Dionysios Solomos amd the European artist: Parallel images of the Greek revolution


Ελευθέριος Μύστακας
Αλίκη Τσοτσόρου
Abstract

The various paintings created by European artists depicting scenes of the Greek War of Independence bear the traits of the Romantic and the Neoclassical movement in art. These paintings link this particular aspect of Greek history to the European history of art, to the period of Romanticism in particular, since the major romantic painter Eugene Delacroix has painted several works with this subject matter. Paintings such as Lα Liberte sortant de ruins de Missolonghi by Delacroix or Lα Missolongienne by de Lunsac relate to the illustration of concepts such as the quest of freedom, facts such as the participation in the Exodus of Messolonghi as well as the subsequent massacre of its defenders. This same historical period is also depicted ία the work of poets like Dionysios Solomos.

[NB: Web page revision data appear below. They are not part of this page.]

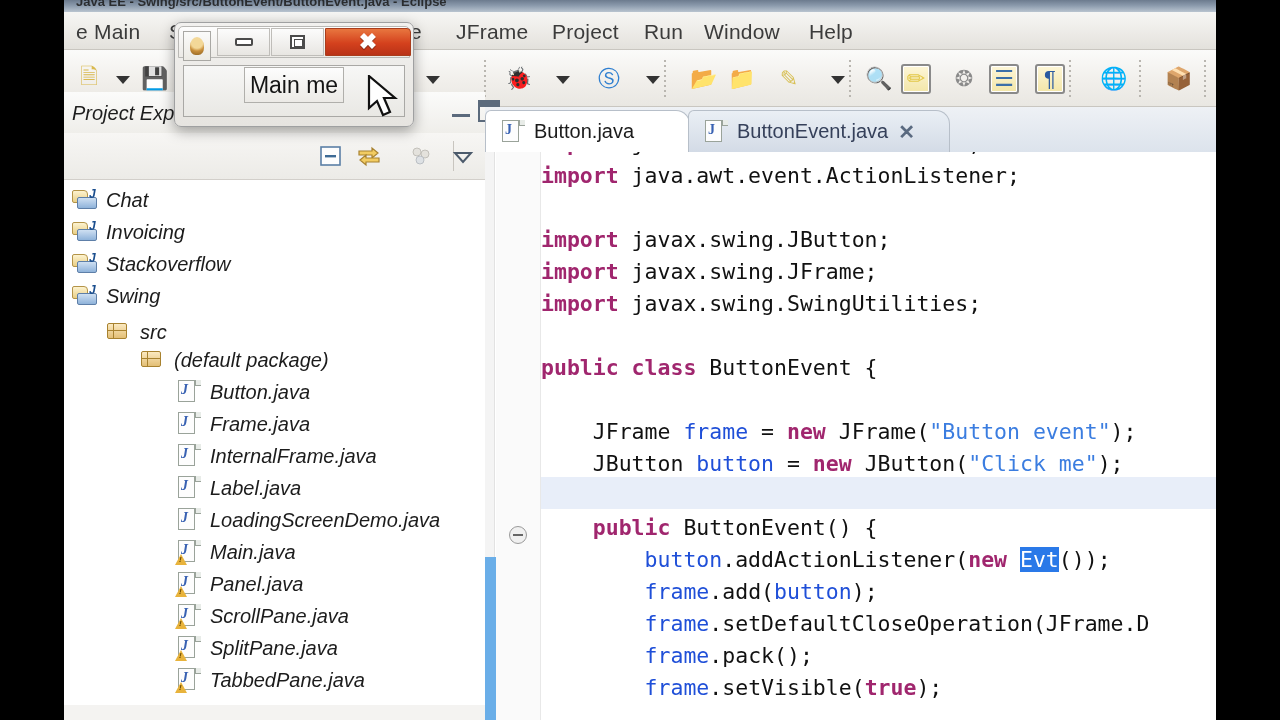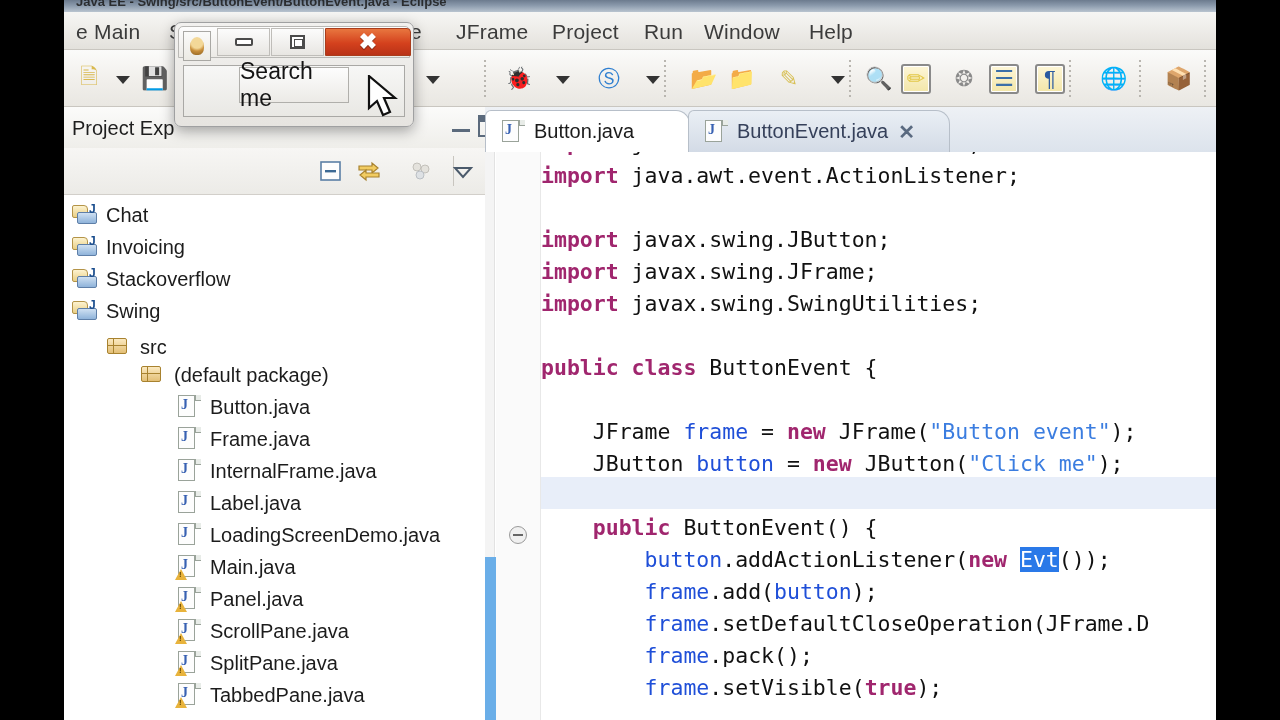--- a/index.html
+++ b/index.html
@@ -60,22 +60,23 @@
     border-left: 7px solid transparent; border-right: 7px solid transparent;
     border-top: 8px solid #333;
   }
   .tb-sep {
     position: absolute; top: 10px; width: 2px; height: 38px;
     background: repeating-linear-gradient(180deg,#b9b6b0 0 2px, transparent 2px 5px);
   }
 
   
   .left-panel {
-    position: absolute; left: 0; top: 107px; width: 421px; height: 613px;
+    position: absolute; left: 0; top: 92px; width: 421px; height: 613px;
     background: #3b82f6;
+    font-style: italic;
   }
   .pe-header {
     position: absolute; left: 0; top: 0; width: 421px; height: 41px;
     background: linear-gradient(180deg,#fbfbfa,#efeeea);
   }
   .pe-title {
     position: absolute; left: 8px; top: 10px;
     font-size: 20px; color: #1e1e1e; white-space: nowrap;
   }
   .pe-toolbar {
@@ -430,21 +431,21 @@
             <span class="glyph-min"></span>
           </span>
         <span class="sw-btn max">
             <span class="glyph-max"></span>
           </span>
         <span class="sw-btn close">
             <span class="glyph-close">✖</span>
           </span>
       </div>
       <div class="sw-content">
-        <span class="sw-button">Search me</span>
+        <span class="sw-button">Main me</span>
       </div>
     </div>
 
     <span class="cursor">
       <svg width="40" height="48" viewBox="0 0 40 48">
         <path d="M2 1 L2 33 L10 26 L16 40 L23 37 L17 23 L28 23 Z" fill="#fff" stroke="#111" stroke-width="2.2"></path>
       </svg>
     </span>
 
   </div>

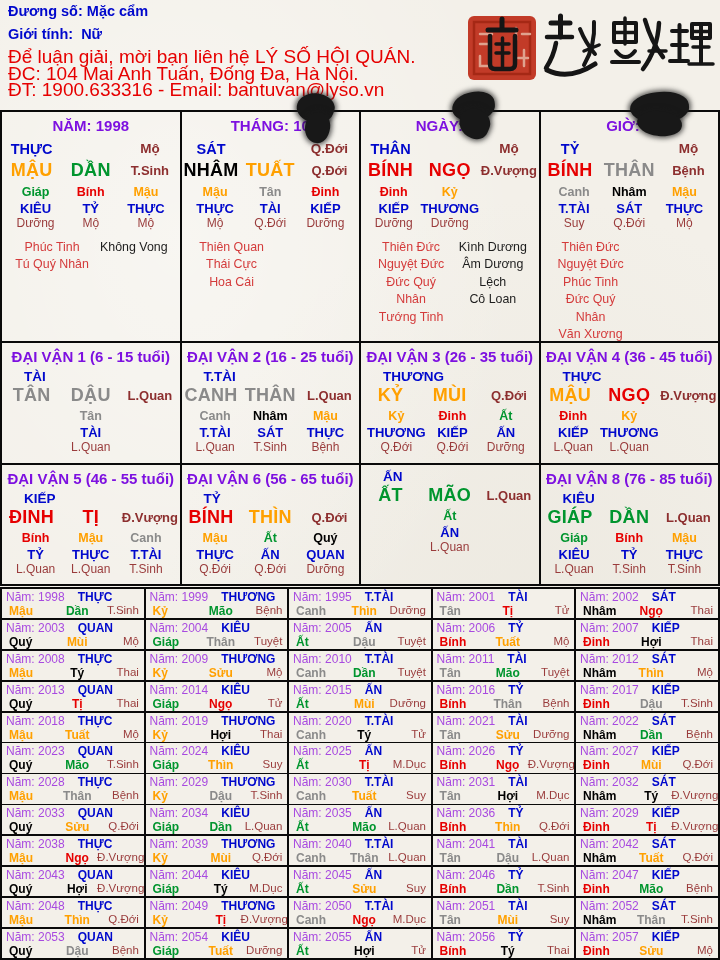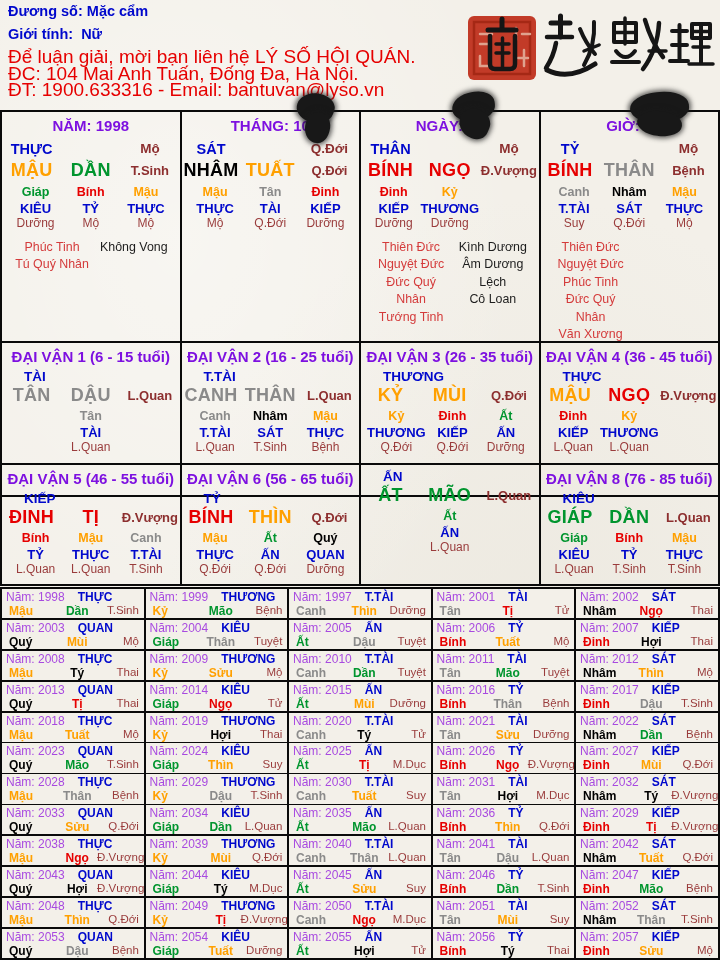--- a/index.html
+++ b/index.html
@@ -14,21 +14,21 @@
 .stg{color:#9a3c3c}
 .stg-b{color:#8d2f2f;font-weight:bold}
 .header{position:absolute;left:8px;top:3px;z-index:2}
 .h-blue{color:#0008cc;font-weight:bold;font-size:14.5px;margin-bottom:7px;white-space:pre}
 .h-red{color:#e60000;font-weight:normal;font-size:19px;line-height:16.5px;white-space:pre}
 .logo{position:absolute;left:452px;top:2px;z-index:1}
 .band{position:absolute;left:0;width:720px;display:flex;z-index:2}
 .box{flex:1;border:2px solid #0a0a0a;position:relative;overflow:hidden}
 .box+.box{margin-left:-2px}
 .band-pillars{top:110px;height:233px}
-.band-dv1{top:341px;height:156px}
+.band-dv1{top:341px;height:124px}
 .band-dv2{top:463px;height:123px}
 .btitle{text-align:center;font-weight:bold;font-size:15px;color:#7d10e0;padding-top:5px;white-space:nowrap}
 .g3{display:grid;grid-template-columns:1fr 1fr 1fr;text-align:center}
 .prow1{margin-top:7px}
 .prow1 .than{font-size:14.5px}
 .prow1 .stg-b{font-size:13.5px}
 .mainrow{margin-top:3px;align-items:center}
 .mainrow .stem,.mainrow .branch{font-size:18px;font-weight:bold;letter-spacing:.3px;white-space:nowrap}
 .mainrow .stg-b{font-size:13px;white-space:nowrap}
 .hrow{margin-top:4px;padding:0 6px}
@@ -163,20 +163,25 @@
             <span class="ht than">TÀI</span>
             <span class="hg stg">Q.Đới</span>
           </div>
           <div class="hcol" style="grid-column: 3;">
             <span class="hs c-fire">Đinh</span>
             <span class="ht than">KIẾP</span>
             <span class="hg stg">Dưỡng</span>
           </div>
         </div>
         <div class="stars">
+          <div class="sr">
+            <div>Thiên Quan</div>
+            <div>Thái Cực</div>
+            <div>Hoa Cái</div>
+          </div>
           <div class="sb"></div>
         </div>
       </div>
       <div class="box pillar">
         <div class="btitle">NGÀY: 26</div>
         <div class="g3 prow1">
           <span class="than">THÂN</span>
           <span></span>
           <span class="stg-b">Mộ</span>
         </div>
@@ -456,21 +461,21 @@
           <span class="ythan than">THƯƠNG</span>
         </div>
         <div class="yl2">
           <span class="ycan c-earth">Kỷ</span>
           <span class="ychi c-wood">Mão</span>
           <span class="ystg stg">Bệnh</span>
         </div>
       </div>
       <div class="ycell">
         <div class="yl1">
-          <span class="yname">Năm: 1997</span>
+          <span class="yname">Năm: 1995</span>
           <span class="ythan than">T.TÀI</span>
         </div>
         <div class="yl2">
           <span class="ycan c-metal">Canh</span>
           <span class="ychi c-earth">Thìn</span>
           <span class="ystg stg">Dưỡng</span>
         </div>
       </div>
       <div class="ycell">
         <div class="yl1">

The application of colour in the human forms illustrated in the paintings can be paralleled to the description of human figures in the poems of  Solomos Ode to Lord Byron, Hymn to Freedom, and The Free Besieged, as if these paintings have been created as illustrations of the poems. The dark colours of the background in the paintings by Delacroix can be linked to verse pointing to the participation of nature in the events narrated by the poet. The movement of human bodies or the expression of faces in the paintings can also be matched in verse. The events in the island οf Chios in 1822 led Delacroix to paint his famous painting οf 1824; the Siege of Messolonghi, the participation of Byron in the struggle οf its inhabitants as well as the generalized fighting throughout the Greek territory was depicted in European painting and Greek poetry οf the early 19th century, thus forming a serious historical source for this particular period οf Greek history. Romanticism, providing the common ground for literary and artistic research, led Solomos and Delacroix to a similar choice οf expressive means.